At the same time, some artists started putting out songs on the radio that started to break down some boundaries and sort of opened up that door again with me, where it was like, I can maybe still be an artist and do the music and fit it in with the genre of country now that the gates are sort of widening.
Shane McAnally is a really good friend of mine. He’s one of the first guys that really embraced what I was doing with an open mind. I remember hearing some of his demos and I went in to write the first time with him and Josh Osborne. I was at that point of frustration where I decided I’m going to go in and play ‘em this idea that’s different, and they completely embraced it. We wrote that day, and from there, we just sort of struck a relationship up and started writing and not really thinking of where it would fit in.

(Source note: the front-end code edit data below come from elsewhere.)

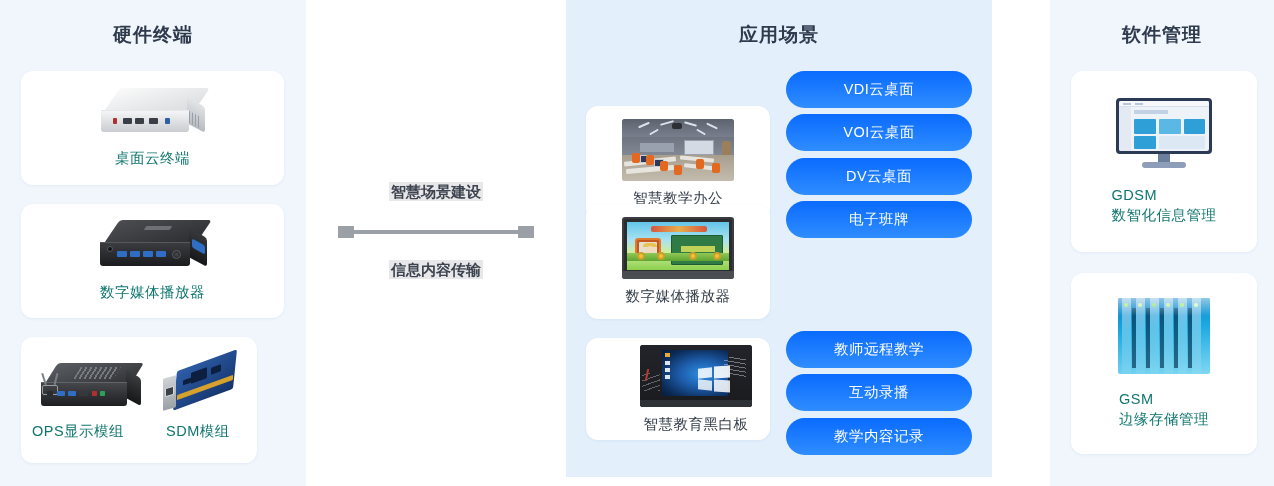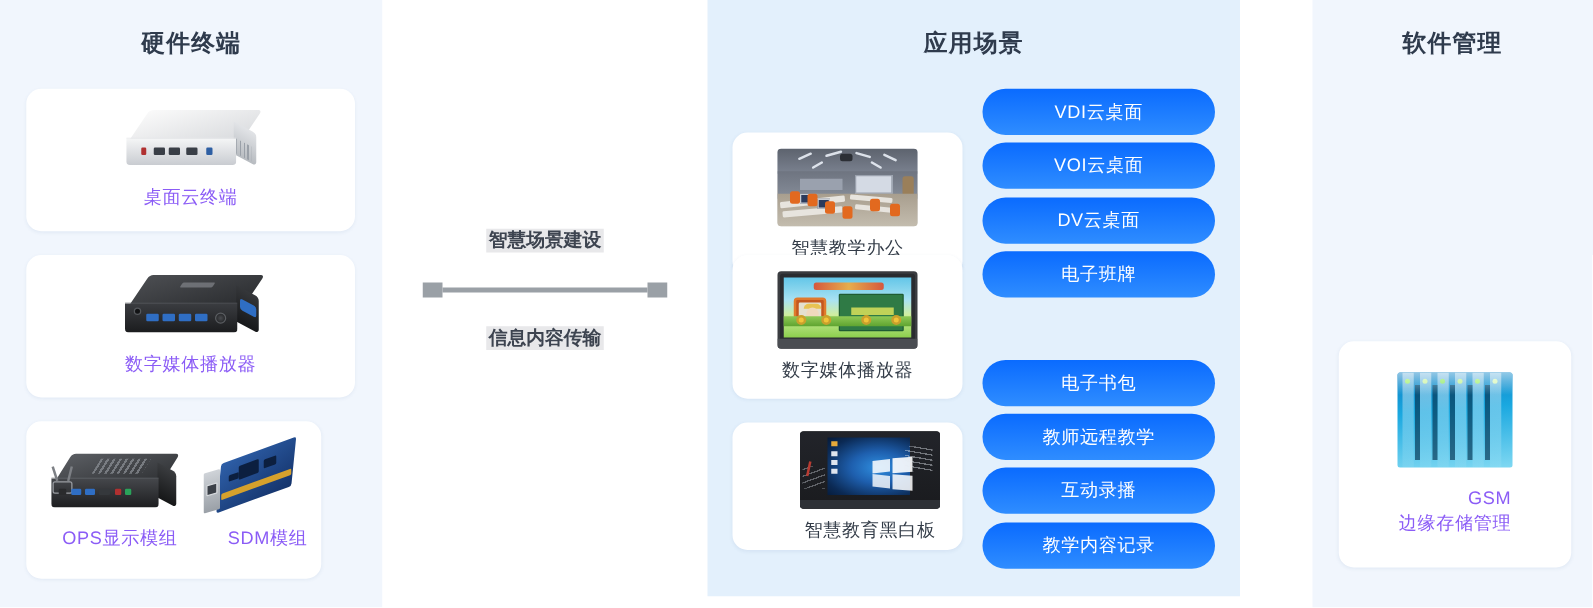--- a/index.html
+++ b/index.html
@@ -25,21 +25,21 @@
   }
 
   
   .card {
     position: absolute; background: #fff; border-radius: 12px;
     box-shadow: 0 1px 3px rgba(40,80,140,.07);
     display: flex; flex-direction: column;
     align-items: center; justify-content: center;
   }
   .card-label {
-    font-size: 14.5px; color: #8b5cf6; text-align: right; line-height: 1.35;
+    font-size: 14.5px; color: #0f766e; text-align: left; line-height: 1.35;
     letter-spacing: .5px;
   }
   .card-label .sub { display: block; }
 
   
   #hw-card-0 { left: 21px; top: 71px;  width: 263px; height: 114px; }
   #hw-card-1 { left: 21px; top: 204px; width: 263px; height: 114px; }
   #hw-card-2 { left: 21px; top: 337px; width: 236px; height: 126px; }
   .hw-img { margin-bottom: 9px; }
 
@@ -432,29 +432,52 @@
       <div class="hand"></div>
         <div class="tray"></div>
     </div>
     <div class="sc-label">智慧教育黑白板</div>
   </div>
 
   <div class="btn" style="top:114px">VOI云桌面</div>
   <div class="btn" style="top:71px">VDI云桌面</div>
   <div class="btn" style="top:158px">DV云桌面</div>
   <div class="btn" style="top:201px">电子班牌</div>
-  <div class="btn" style="top:288px">电子书包</div>
   <div class="btn" style="top:331px">教师远程教学</div>
   <div class="btn" style="top:374px">互动录播</div>
   <div class="btn" style="top:418px">教学内容记录</div>
 
   <div class="panel" id="panel-software">
     <div class="col-title">软件管理</div>
   </div>
 
+  <div class="card sw-card" id="sw-card-0">
+    <div class="sw-img img-monitor">
+      <div class="frame"></div>
+      <div class="scr">
+        <div class="topbar">
+            <div class="tbdot" style="left:4px;"></div>
+            <div class="tbdot" style="left:16px;"></div>
+          </div>
+        <div class="nav"></div>
+        <div class="hdr"></div>
+        <div class="tile t1"></div>
+          <div class="tile t2"></div>
+          <div class="tile t3"></div>
+        <div class="tile t4"></div>
+          <div class="tile t5"></div>
+      </div>
+      <div class="neck"></div>
+        <div class="base"></div>
+    </div>
+    <div class="card-label">
+      <span>GDSM</span>
+      <span class="sub">数智化信息管理</span>
+    </div>
+  </div>
 
   <div class="card sw-card" id="sw-card-1">
     <div class="sw-img img-server">
       <div class="col c1"></div>
         <div class="col c2"></div>
         <div class="col c3"></div>
       <div class="col c4"></div>
         <div class="col c5"></div>
         <div class="col c6"></div>
       <div class="dark d1"></div>

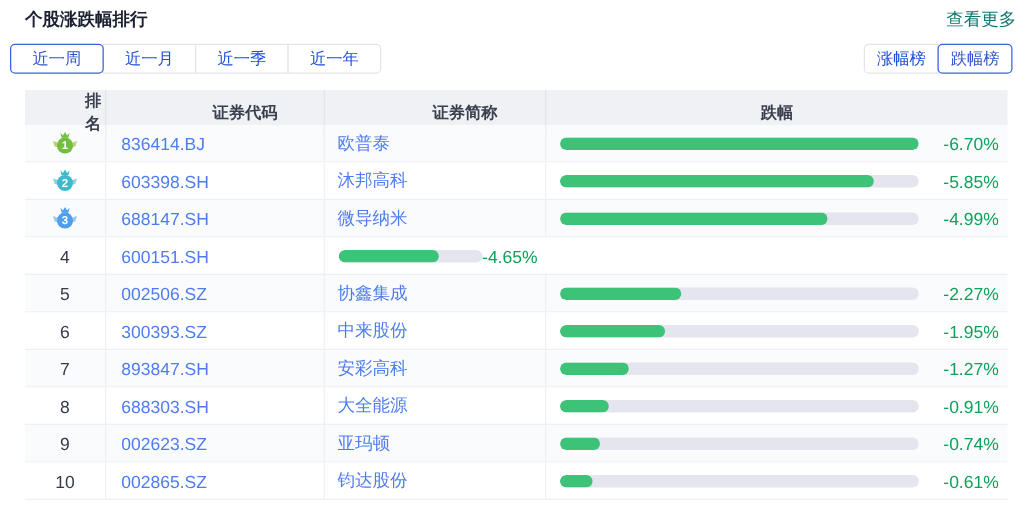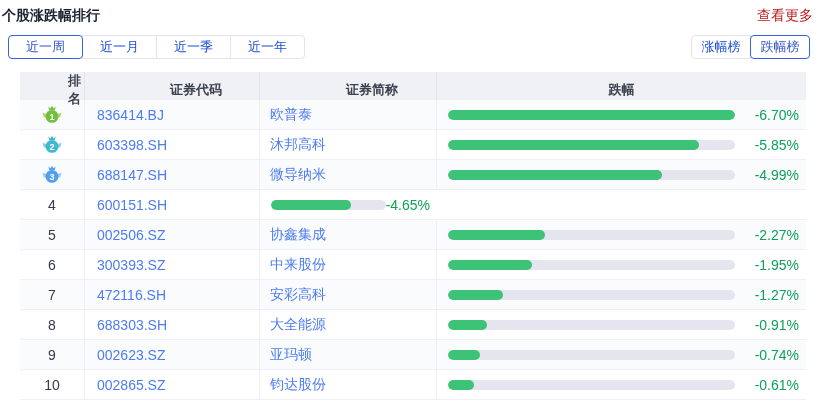--- a/index.html
+++ b/index.html
@@ -1,22 +1,22 @@
 <!DOCTYPE html>
 <html><head>
 <meta charset="utf-8">
 <style>
   * { box-sizing: border-box; margin: 0; padding: 0; }
   html, body { width: 823px; height: 410px; background: #fff; overflow: hidden; }
   body { font-family: "Liberation Sans", "DejaVu Sans", sans-serif; }
 
   .topbar { display: flex; justify-content: space-between; align-items: center;
-            padding: 8px 10px 0 2px; height: 24px; gap: 13px; }
+            padding: 8px 10px 0 20px; height: 24px; gap: 13px; }
   .title { font-size: 14px; font-weight: bold; color: #1b2130; }
-  .more  { font-size: 14px; color: #b91c1c; cursor: pointer; text-decoration: none; }
+  .more  { font-size: 14px; color: #0f766e; cursor: pointer; text-decoration: none; }
 
   .tabsrow { display: flex; justify-content: space-between; margin: 11px 13px 0 8px; height: 24px; }
   .tabgroup { display: flex; }
   .tab { position: relative; width: 75px; height: 24px; border: 1px solid #e2e5ea;
          margin-left: -1px; display: flex; align-items: center; justify-content: center;
          font-size: 13px; color: #1d4ed8; background: #fff; cursor: pointer; }
   .tab:first-child { margin-left: 0; border-radius: 4px 0 0 4px; }
   .tab:last-child  { border-radius: 0 4px 4px 0; }
   .tab.selected { border-color: #3a62d8; z-index: 2; color: #3355cc; font-weight: normal; border-radius: 4px; }
   .board .tab { width: 60px; }
@@ -171,21 +171,21 @@
             <div class="bar-track">
               <div class="bar-fill" style="width: 29.1%;"></div>
             </div>
             <div class="pct">-1.95%</div>
           </div>
         </div>
         <div class="row">
           <div class="td-rank">
             <span>7</span>
           </div>
-          <div class="td-code">472116.SH</div>
+          <div class="td-code">893847.SH</div>
           <div class="td-name">安彩高科</div>
           <div class="td-change">
             <div class="bar-track">
               <div class="bar-fill" style="width: 19%;"></div>
             </div>
             <div class="pct">-1.27%</div>
           </div>
         </div>
         <div class="row">
           <div class="td-rank">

Your R&B influences really set you apart. Who are some of your influences from that genre?
I was a big music fan, but I never bought a bunch of records or was very educated, I guess, on who was who or what was what. But I knew songs that I really liked and I’d track ‘em down one way or the other. From the pop side, people like Usher, and when they first came out, I listened to guys like K-Ci and JoJo, that ‘90s R&B thing really caught my ear. R Kelly … Ginuwine, 112. I can’t remember some of the other guys’ names. The other night we had ‘90s R&B night at the house in the kitchen and we just went back and forth playing old R&B songs. It really came and went.
"Some artists started putting out songs on the radio that started to break down some boundaries and sort of opened up that door again with me, where it was like, I can maybe still be an artist and do the music and fit it in with the genre of country now that the gates are sort of widening."
As a new artist, one who is releasing his first few singles, can you introduce an R&B vibe like you find on ‘Saturday Night’ from your ‘Between the Pines’ album?
I don’t know. I’m not really sure who the gatekeepers for that sort of thing are. I don’t know if it’s the people, or if it’s maybe … I’m not really sure on that.
Obviously, I love country music, so I wanna be able to live in the country music genre and then play to country music fans. So hopefully they’re the ones who will decide. ‘Saturday Night’ is one of those ones that’s on the fringe.
II like the rap thing (of ‘Saturday Night’). Just the phrasing of it is how I naturally hear lyrics come out. More words, it’s just like an instrument, like a drum almost. It’s percussive. Not necessarily the attitudes of rap music, but the musical elements of it.
Is that beat boxing? Is someone beat boxing in that song?
Yeah, it actually is. I think you’re the first person that’s noticed that. We really made that mixtape on the spot, so we wanted to change the beats and the different drums on the different songs. So one day we just sort of recorded a beat box thing into a microphone and Zach, the guy who I work with, he’s good at looping it and changing it and tweaking it and turning it in to its own sound.
Are you a better songwriter or quarterback?
I don’t know. I feel like at this point, I’m not sure how much of my quarterback ability I have. But we’ll still get out and play a little big sometimes. And the songwriting thing, hopefully I have a long way to go to get to where I would like to be.